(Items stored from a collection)
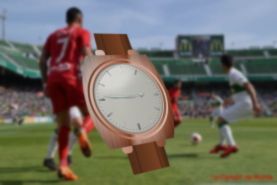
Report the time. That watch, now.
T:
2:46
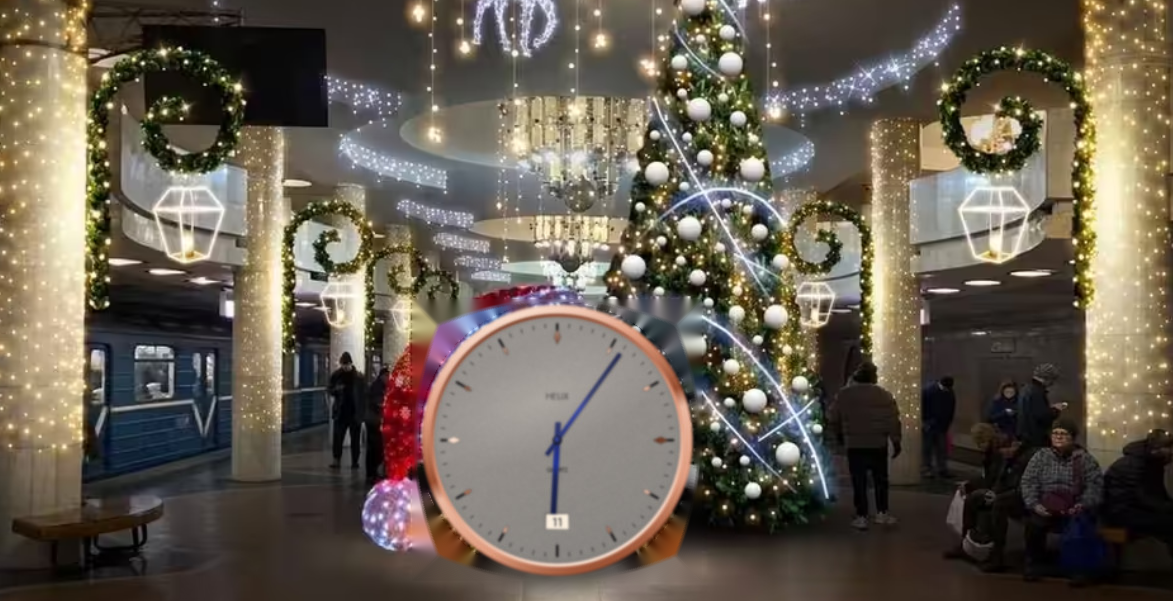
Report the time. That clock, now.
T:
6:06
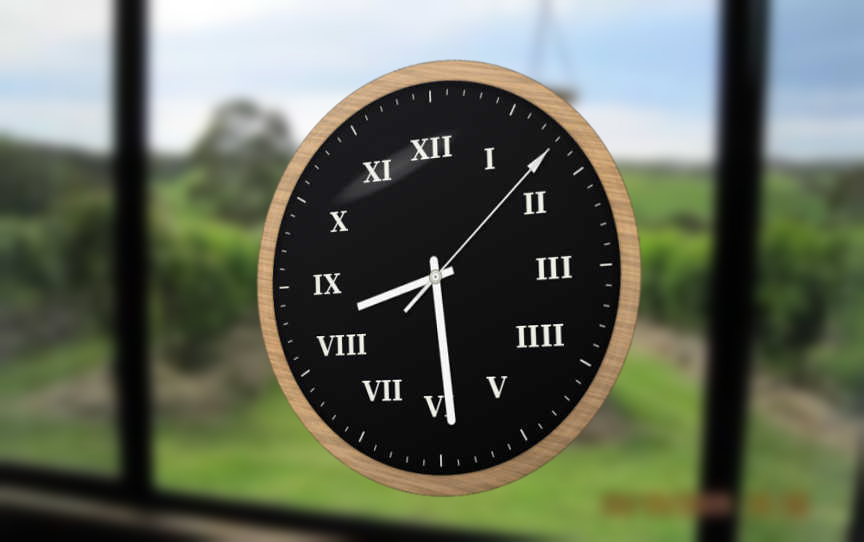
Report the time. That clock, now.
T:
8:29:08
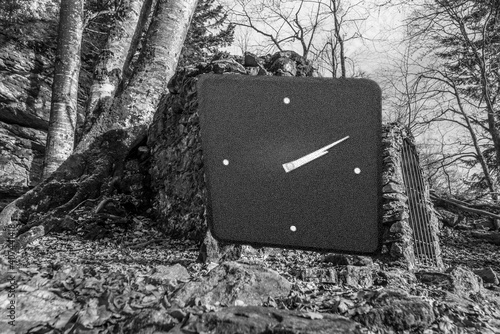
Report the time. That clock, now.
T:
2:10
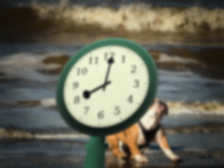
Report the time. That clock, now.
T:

What is required: Reproduce all of the lines above word for word, leaving out the pictures.

Result:
Report the time. That watch, now.
T:
2:46
Report the time. That clock, now.
T:
6:06
Report the time. That clock, now.
T:
8:29:08
Report the time. That clock, now.
T:
2:10
Report the time. That clock, now.
T:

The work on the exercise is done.